- Born: 29 December 1946 Perth, Western Australia
- Died: 28 July 2018 (aged 71) Canberra, Australia
- Occupation: Arts administrator
- Known for: Curator at the National Gallery of Australia (-2016)
- Spouse: Eugenie Keefer Bell

= Robert Bell (artist and curator) =

Australian artist and curator

Robert Stewart Bell (29 December 1946 – 28 July 2018) was an Australian artist and arts curator, best known for his focus on decorative arts. He also worked as an artist in ceramics and textiles.

== Biography ==
Bell was born in Perth, Western Australia.

From 1967, he was the Senior Exhibits Designer at the Western Australian Museum.

From 1978, he was the Curator of Craft and Design at the Art Gallery of Western Australia. He has been credited as establishing the Art Gallery of WA's department of craft and design in that year.

While at the Art Gallery of Western Australia, he organised and curated the first of the inaugural 1989 Perth International Crafts Triennial, which was at the time, the largest collated exhibition of craft in an Australian gallery.

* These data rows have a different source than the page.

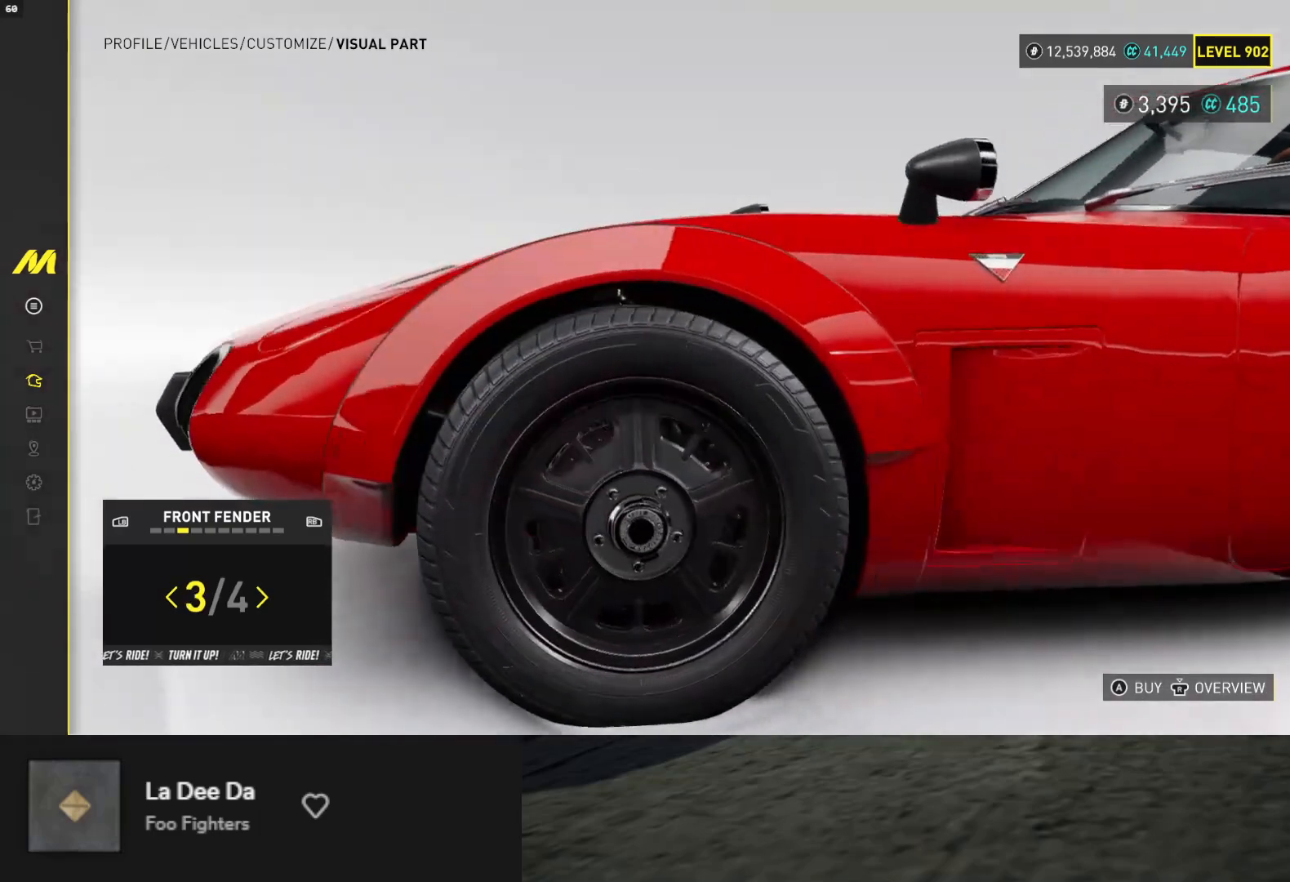
{"buttons": [], "left_stick": "center", "right_stick": "center", "events": [[17, "right_stick", "center"], [267, "DPAD_LEFT", "down"], [350, "DPAD_LEFT", "up"]]}
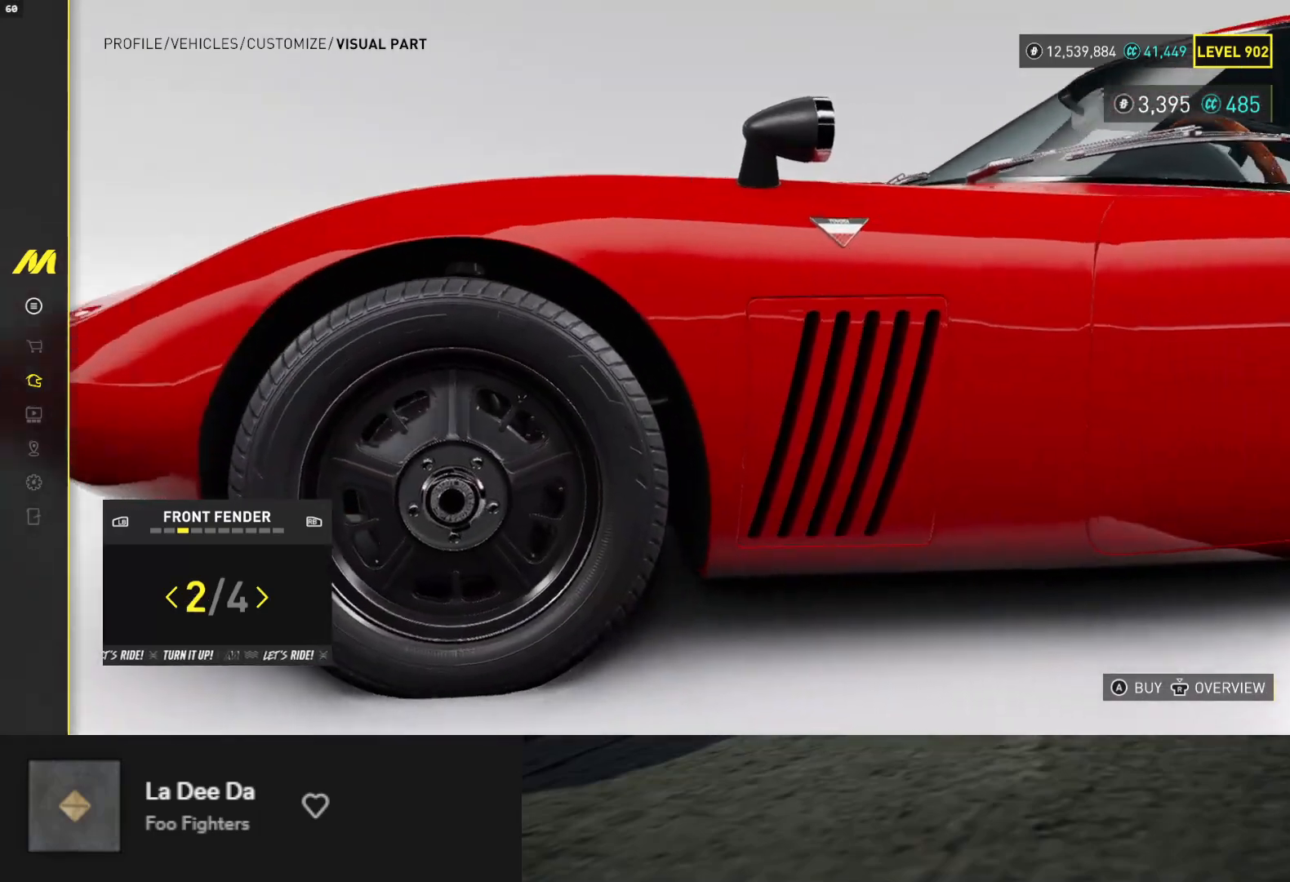
{"buttons": [], "left_stick": "center", "right_stick": "center", "events": [[17, "DPAD_LEFT", "down"], [100, "DPAD_LEFT", "up"], [183, "DPAD_LEFT", "down"], [267, "DPAD_LEFT", "up"], [400, "DPAD_LEFT", "down"], [467, "DPAD_LEFT", "up"]]}
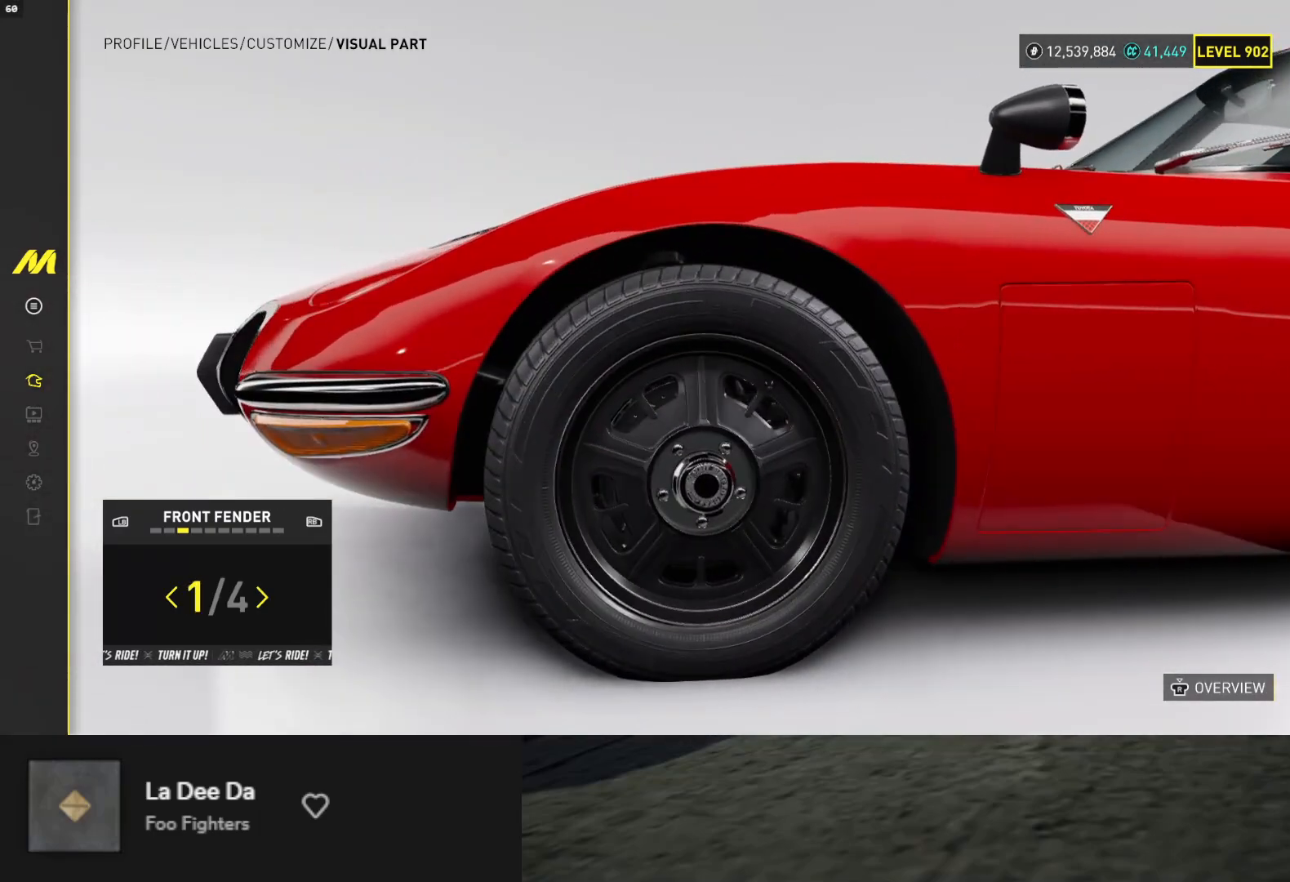
{"buttons": [], "left_stick": "center", "right_stick": "center", "events": [[67, "DPAD_RIGHT", "down"], [133, "DPAD_RIGHT", "up"], [217, "DPAD_RIGHT", "down"], [300, "DPAD_RIGHT", "up"]]}
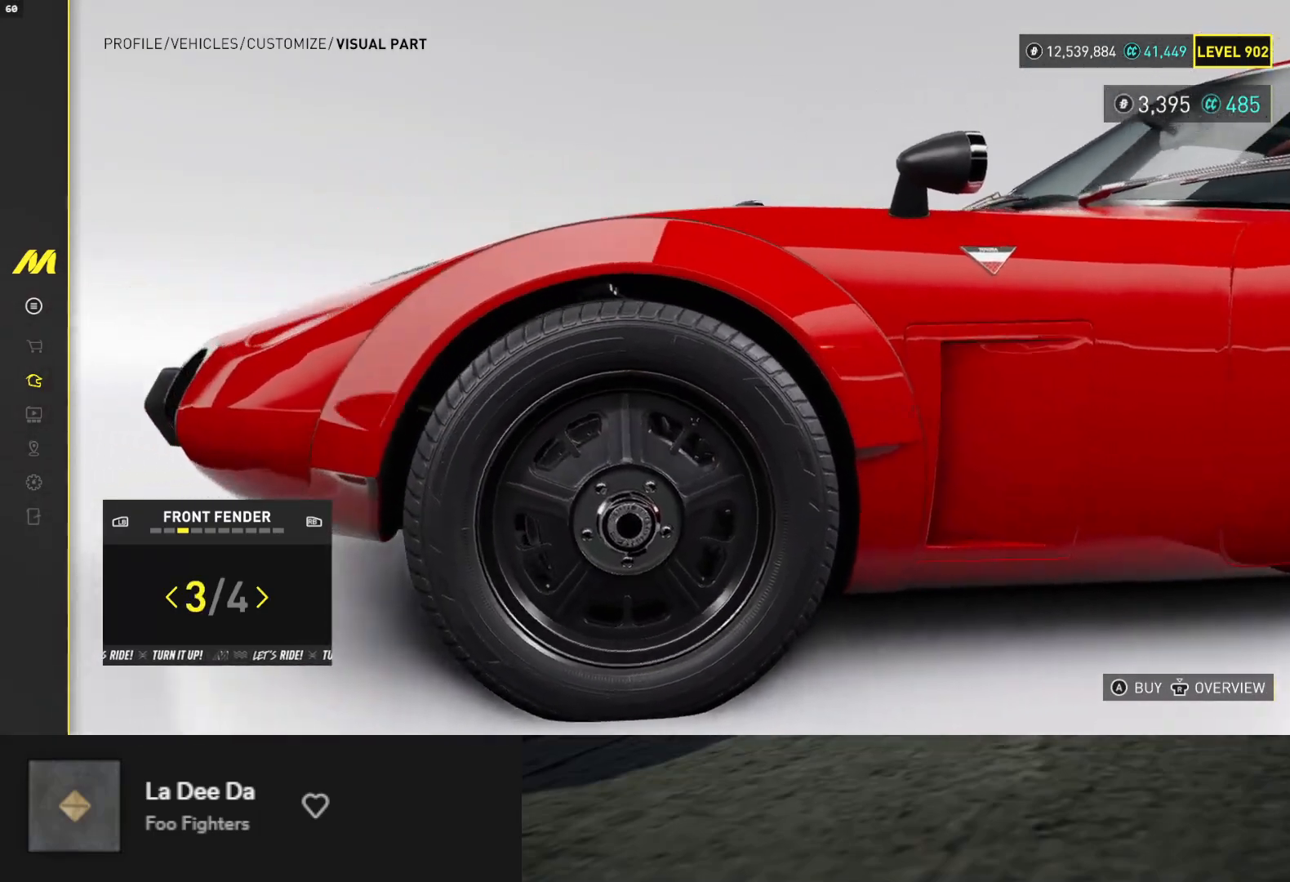
{"buttons": [], "left_stick": "center", "right_stick": "center", "events": [[50, "DPAD_RIGHT", "down"], [117, "DPAD_RIGHT", "up"]]}
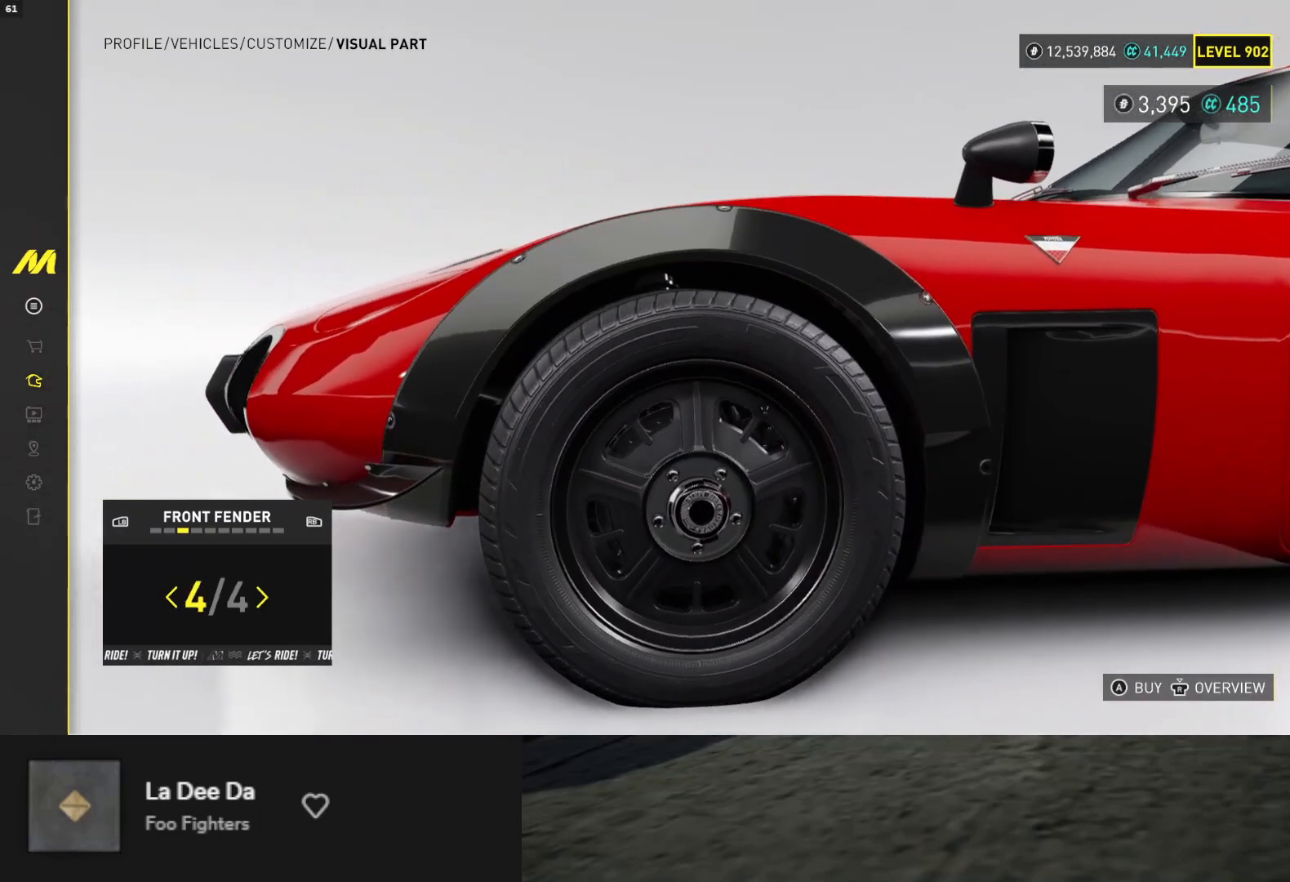
{"buttons": [], "left_stick": "center", "right_stick": "right", "events": [[217, "right_stick", "right"]]}
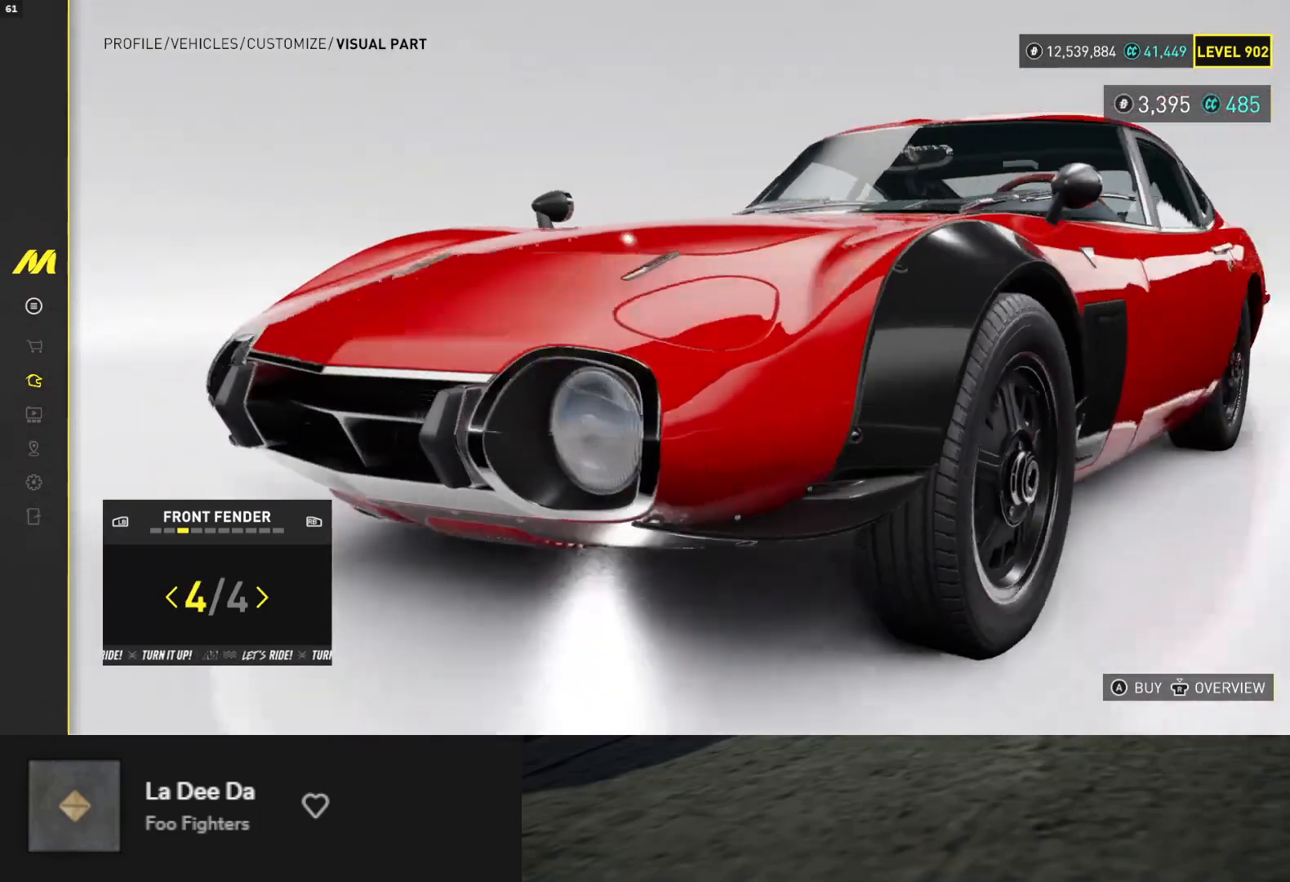
{"buttons": ["DPAD_LEFT"], "left_stick": "center", "right_stick": "center", "events": [[67, "right_stick", "center"], [467, "DPAD_LEFT", "down"]]}
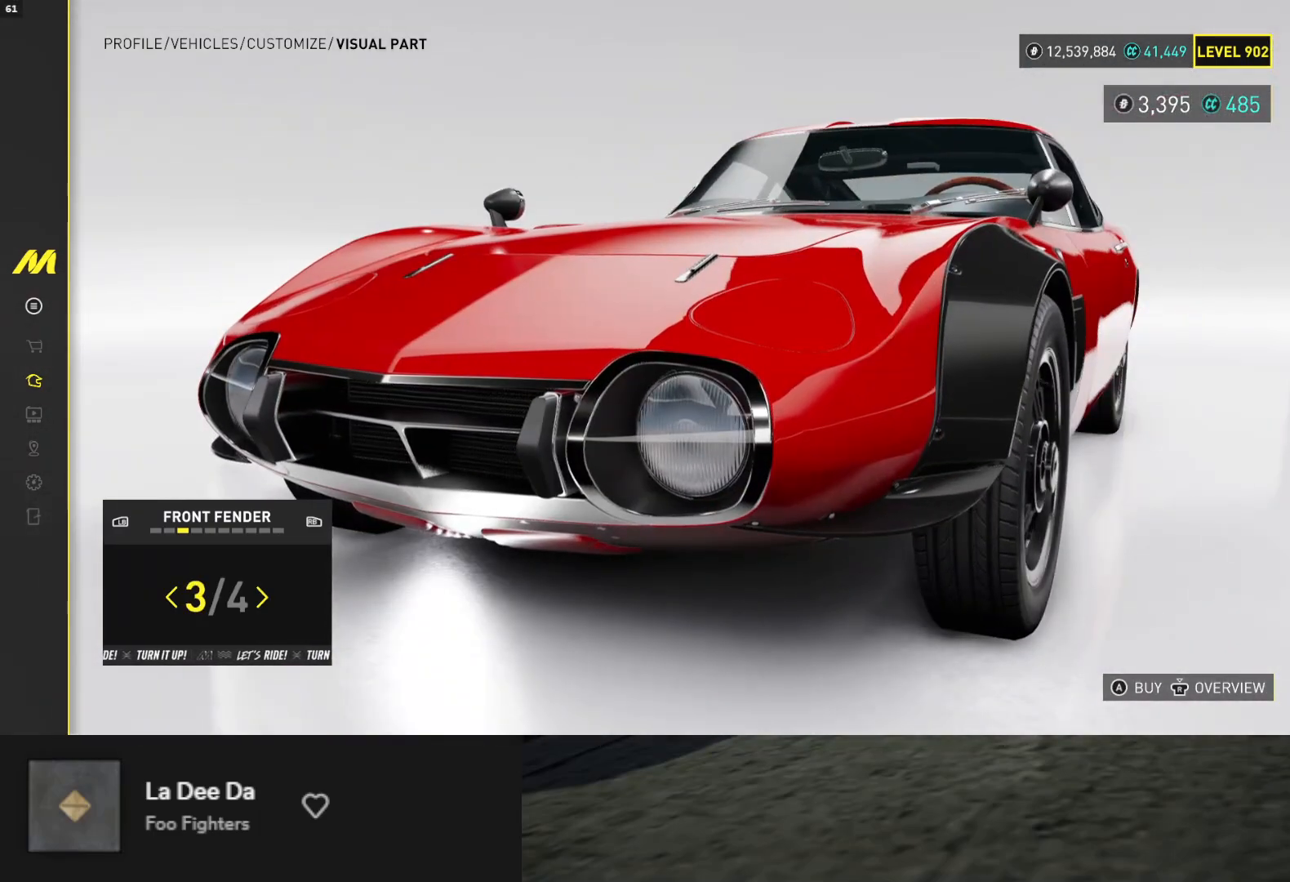
{"buttons": [], "left_stick": "center", "right_stick": "center", "events": [[67, "DPAD_LEFT", "up"]]}
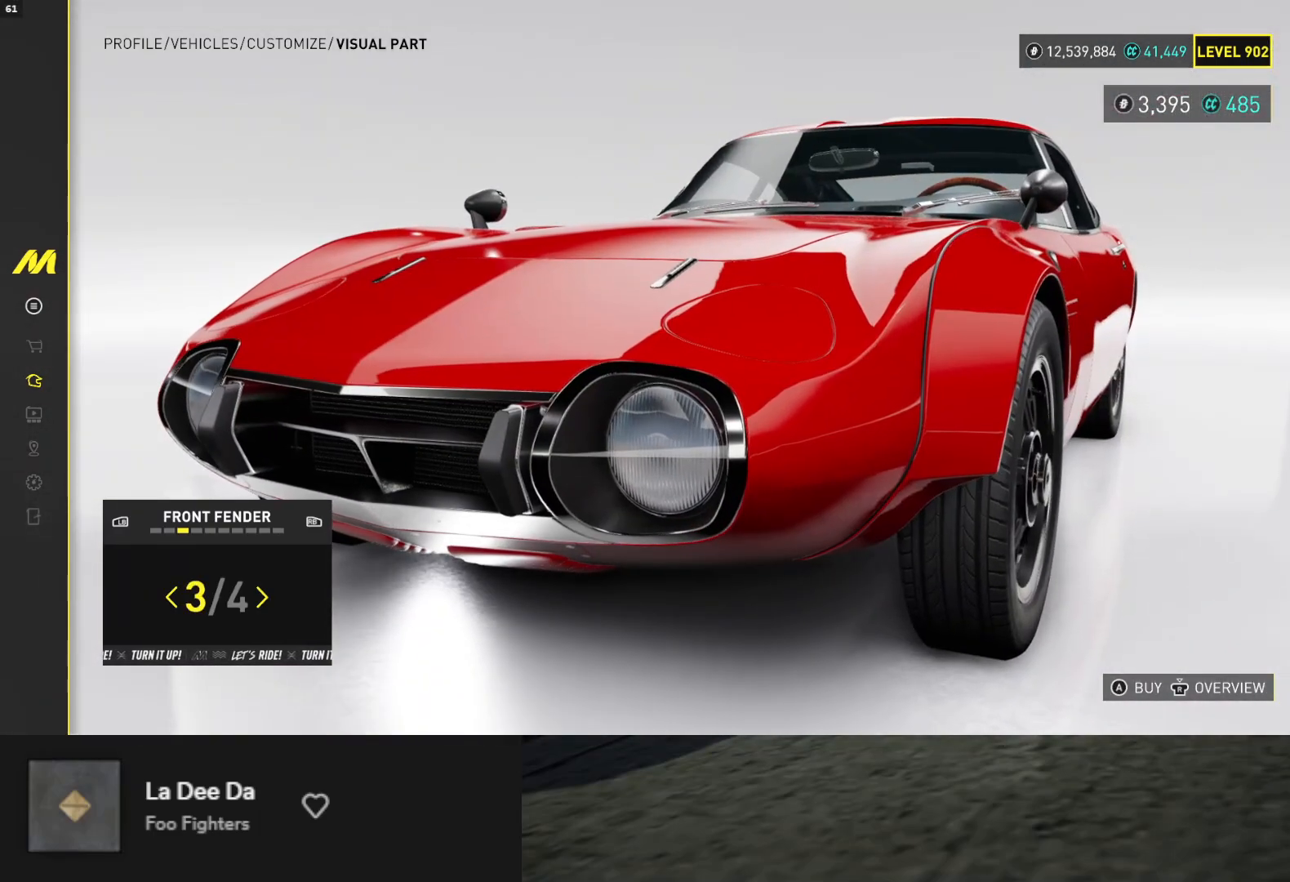
{"buttons": [], "left_stick": "center", "right_stick": "up", "events": [[67, "DPAD_RIGHT", "down"], [167, "DPAD_RIGHT", "up"], [417, "right_stick", "up"]]}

In 2000, he moved to Canberra to work as Senior curator of Australian and international decorative arts and design, at the National Gallery of Australia. He curated the Gallery's 2005-2006 exhibition, 'Transformations: The Language of Craft', which was described by then-Director Ron Radford as "the first show of its kind in the gallery's history", as they had not previously held a survey show of contemporary Australian and international studio craft. Bell's impact on the acquisition of decorative arts during his tenure at the Gallery was highlighted in 2008 by Terry Ingram in the Australian Financial Review. Ingram described his buying as 'counter-cyclical', as Bell purchased modern and contemporary crafts prior to market interest, and later focused on Australiana, especially silver.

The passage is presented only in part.